Yeah, I feel a little better this morning. Still no sign of my period, but the scale confirmed I have definitely dropped into a new weight decade, and that’s nice. I didn’t lose, just held more or less steady, but when the inevitable, if slow-coming, menstrual bloat hits, and I bobble back up into the previous decade, it won’t be so horrible, because I got two days in this new one, which to my mind, means I’m probably done with the old decade. This makes me happy.
In spite of how crappy I felt yesterday, I stuck to my regular meals plan, and ate very well. And you know, it did make a difference in my general level of hunger. After dinner, I didn’t really have much of a desire to snack. I had a bowl of oatmeal for breakfast, a turkey sandwich for lunch, in late afternoon I had about a cup of a quinoa-sweet potato salad I’d made, and then I had one of those Pizza Express Margherita pizzas and a Granny Smith apple for dinner. That sounds like a hell of a lot of food, but actually, it only came out to 1400 calories. And my nutritional counts were really great; I was only low on D, E and calcium, but my regular supplements bridged that gap neatly. And, more to the point, I felt as if I’d eaten just about enough, and any hunger pangs came at expected intervals. I wouldn’t say I felt great, because I was feeling lousy for other reasons, but food wasn’t a problem.
So that’s one day of data, but the difference was immediately noticeable. I don’t think I can easily be one of those people who do the six small meals a day eating schedule; I like my three squares and a snack, but yes, eating at regular intervals over the course of the day has a lot to be said for it.
Of course, it’s now 10:00, I’ve been up for two hours, and I still haven’t eaten breakfast. Billy will be home in an hour or so, and I’m about to put a loaf of bread in the oven, and I have some potato-leek soup in the crock pot, so I will be eating soon-ish anyway, even if I don’t manage to get around to making breakfast. I just can’t eat first thing in the morning. All I can handle is a cup of coffee and a big glass of water with my vitamins and psyllium and calcium supplements.
By actually listening to my body, I’m beginning to discern a natural sleep cycle. I seem to want to go to bed about 10:30-11:00, read and unwind for approximately and hour, and then fall asleep around midnight. Depending on how much I’ve drunk before going to bed, I then sleep until either 2 am, or 6 am, when I need to get up to pee, then I come back and sleep straight through until seven or eight o’ clock. For somebody who’s suffered from insomina for the better part of twenty years, this is really good.
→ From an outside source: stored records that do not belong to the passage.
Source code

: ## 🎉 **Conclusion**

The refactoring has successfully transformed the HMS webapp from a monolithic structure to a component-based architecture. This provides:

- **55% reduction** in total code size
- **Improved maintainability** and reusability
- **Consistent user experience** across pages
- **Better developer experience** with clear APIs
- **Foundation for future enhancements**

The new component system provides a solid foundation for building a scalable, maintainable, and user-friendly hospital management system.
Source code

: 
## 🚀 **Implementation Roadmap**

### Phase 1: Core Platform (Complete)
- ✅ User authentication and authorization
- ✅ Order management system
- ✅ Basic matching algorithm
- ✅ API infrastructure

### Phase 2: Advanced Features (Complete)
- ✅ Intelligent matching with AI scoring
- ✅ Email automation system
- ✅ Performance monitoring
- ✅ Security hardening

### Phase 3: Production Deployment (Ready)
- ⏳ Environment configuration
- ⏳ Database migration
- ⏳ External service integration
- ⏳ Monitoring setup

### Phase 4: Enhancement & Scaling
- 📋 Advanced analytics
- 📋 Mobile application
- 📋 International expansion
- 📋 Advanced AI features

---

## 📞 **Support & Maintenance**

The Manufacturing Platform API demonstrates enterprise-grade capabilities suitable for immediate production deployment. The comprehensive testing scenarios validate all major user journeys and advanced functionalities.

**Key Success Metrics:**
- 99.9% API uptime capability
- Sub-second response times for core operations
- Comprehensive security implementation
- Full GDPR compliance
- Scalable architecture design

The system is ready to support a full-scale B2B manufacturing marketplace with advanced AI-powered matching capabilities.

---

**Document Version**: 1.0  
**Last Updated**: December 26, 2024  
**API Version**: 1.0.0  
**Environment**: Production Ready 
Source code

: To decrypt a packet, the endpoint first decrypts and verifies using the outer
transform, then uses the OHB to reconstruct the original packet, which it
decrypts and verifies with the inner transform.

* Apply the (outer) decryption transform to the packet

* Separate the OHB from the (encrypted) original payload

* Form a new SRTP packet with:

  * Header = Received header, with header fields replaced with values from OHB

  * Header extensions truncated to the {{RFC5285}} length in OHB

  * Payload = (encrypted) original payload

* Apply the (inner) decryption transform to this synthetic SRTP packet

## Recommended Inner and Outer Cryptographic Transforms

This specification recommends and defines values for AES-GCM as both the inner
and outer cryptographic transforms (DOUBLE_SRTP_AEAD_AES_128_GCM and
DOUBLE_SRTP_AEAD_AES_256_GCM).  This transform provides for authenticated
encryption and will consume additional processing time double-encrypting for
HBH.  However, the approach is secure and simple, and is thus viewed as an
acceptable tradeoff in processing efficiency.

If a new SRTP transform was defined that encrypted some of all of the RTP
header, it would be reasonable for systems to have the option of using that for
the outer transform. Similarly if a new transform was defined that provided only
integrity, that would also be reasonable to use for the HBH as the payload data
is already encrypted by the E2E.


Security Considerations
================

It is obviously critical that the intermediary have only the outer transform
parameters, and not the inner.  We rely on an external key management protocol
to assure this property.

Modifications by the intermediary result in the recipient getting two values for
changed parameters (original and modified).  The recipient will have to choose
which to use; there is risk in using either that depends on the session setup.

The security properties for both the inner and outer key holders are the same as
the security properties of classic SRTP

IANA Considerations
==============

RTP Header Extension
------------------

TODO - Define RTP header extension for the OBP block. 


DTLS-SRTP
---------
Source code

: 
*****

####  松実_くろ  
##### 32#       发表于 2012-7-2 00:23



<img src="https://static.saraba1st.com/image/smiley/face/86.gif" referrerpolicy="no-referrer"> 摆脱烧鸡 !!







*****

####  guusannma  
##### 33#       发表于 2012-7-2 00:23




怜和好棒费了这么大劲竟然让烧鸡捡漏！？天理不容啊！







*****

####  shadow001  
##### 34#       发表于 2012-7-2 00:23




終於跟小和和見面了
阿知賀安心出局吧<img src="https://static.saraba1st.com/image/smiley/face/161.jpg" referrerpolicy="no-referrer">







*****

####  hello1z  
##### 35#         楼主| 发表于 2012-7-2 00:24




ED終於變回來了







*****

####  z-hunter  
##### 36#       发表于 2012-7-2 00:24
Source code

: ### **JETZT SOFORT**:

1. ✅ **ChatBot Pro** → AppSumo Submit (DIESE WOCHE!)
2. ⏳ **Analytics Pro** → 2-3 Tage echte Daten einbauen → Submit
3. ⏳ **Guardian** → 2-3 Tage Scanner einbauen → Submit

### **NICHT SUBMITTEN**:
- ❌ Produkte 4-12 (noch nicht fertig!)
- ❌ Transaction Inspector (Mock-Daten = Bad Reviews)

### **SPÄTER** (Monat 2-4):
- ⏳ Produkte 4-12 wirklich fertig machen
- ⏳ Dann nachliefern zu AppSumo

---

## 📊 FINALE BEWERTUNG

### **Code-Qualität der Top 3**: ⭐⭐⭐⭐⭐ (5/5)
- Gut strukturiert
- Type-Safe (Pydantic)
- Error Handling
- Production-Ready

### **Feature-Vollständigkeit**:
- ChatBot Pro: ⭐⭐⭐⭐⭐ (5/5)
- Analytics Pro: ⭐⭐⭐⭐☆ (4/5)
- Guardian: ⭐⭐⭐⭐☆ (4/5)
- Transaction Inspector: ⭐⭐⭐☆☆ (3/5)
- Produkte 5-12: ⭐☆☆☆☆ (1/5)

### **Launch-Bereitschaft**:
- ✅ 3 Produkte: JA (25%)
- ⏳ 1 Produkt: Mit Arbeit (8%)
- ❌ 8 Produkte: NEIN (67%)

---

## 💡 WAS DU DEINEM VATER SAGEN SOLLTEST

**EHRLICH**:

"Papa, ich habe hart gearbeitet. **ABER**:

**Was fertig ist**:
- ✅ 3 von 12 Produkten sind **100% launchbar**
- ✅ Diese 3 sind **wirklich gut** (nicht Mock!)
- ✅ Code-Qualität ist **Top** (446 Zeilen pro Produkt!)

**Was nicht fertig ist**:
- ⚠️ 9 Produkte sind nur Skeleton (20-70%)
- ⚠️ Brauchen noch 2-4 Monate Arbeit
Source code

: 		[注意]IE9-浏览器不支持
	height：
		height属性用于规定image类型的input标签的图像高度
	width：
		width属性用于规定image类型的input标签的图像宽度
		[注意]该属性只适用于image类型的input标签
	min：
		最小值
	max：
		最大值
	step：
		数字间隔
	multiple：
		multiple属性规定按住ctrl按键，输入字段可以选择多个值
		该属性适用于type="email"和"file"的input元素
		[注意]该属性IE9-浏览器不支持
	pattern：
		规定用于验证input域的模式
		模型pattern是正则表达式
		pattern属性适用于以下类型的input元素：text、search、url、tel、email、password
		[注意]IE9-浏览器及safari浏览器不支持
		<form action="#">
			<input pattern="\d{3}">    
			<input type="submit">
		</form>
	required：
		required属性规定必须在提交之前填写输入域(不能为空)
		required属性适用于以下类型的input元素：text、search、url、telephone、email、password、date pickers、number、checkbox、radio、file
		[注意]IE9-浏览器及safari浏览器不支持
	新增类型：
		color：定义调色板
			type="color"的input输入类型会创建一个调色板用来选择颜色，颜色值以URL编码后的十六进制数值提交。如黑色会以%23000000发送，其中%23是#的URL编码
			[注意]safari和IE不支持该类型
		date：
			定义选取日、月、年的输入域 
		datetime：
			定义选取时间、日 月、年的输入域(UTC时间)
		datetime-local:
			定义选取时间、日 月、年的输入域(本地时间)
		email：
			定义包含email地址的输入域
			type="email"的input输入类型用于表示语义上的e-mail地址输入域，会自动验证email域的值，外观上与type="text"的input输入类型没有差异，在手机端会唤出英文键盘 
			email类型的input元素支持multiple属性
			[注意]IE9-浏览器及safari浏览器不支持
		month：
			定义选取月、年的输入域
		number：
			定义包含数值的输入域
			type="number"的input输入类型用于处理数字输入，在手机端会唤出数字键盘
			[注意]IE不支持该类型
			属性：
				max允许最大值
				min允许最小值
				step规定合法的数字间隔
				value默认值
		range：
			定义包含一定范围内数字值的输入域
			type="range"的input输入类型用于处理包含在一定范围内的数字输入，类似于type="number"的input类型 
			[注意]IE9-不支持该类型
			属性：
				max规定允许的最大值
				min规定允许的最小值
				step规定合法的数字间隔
Lack of sleep is frequently implicated in obesity, and I am trying very hard to get enough rest. (This is where my nasty inner critic usually pipes up with something like, “Yeah, fatty, your problem is you don’t rest enough, you lazy bitch,” but fuck my nasty inner critic.) Getting enough sleep is making a huge difference. I don’t suffer from nearly as many severe headaches/migraines as I used to, I’m not as depressed, less likely to lose my temper over stupid shit, I don’t feel as fatigued, and I’m not getting that weird late evening energy bounce after feeling exhausted all day. And, also, if I’m not awake, I’m not eating too much, so that’s a definite improvement, because I ate a lot on those insomniac nights. I think the longer nights this time of year probably help, so with any luck, I can have this new, healthier sleep cycle firmly established by the time we’re getting more sunlight.
I don’t just want to be thinner. I want to be healthier, and there’s more to it than just losing weight. I accept that there are plenty of fat, healthy people, but I don’t feel like I’m one of them, and weight loss is just one, admittedly very important for me, part of being healthy.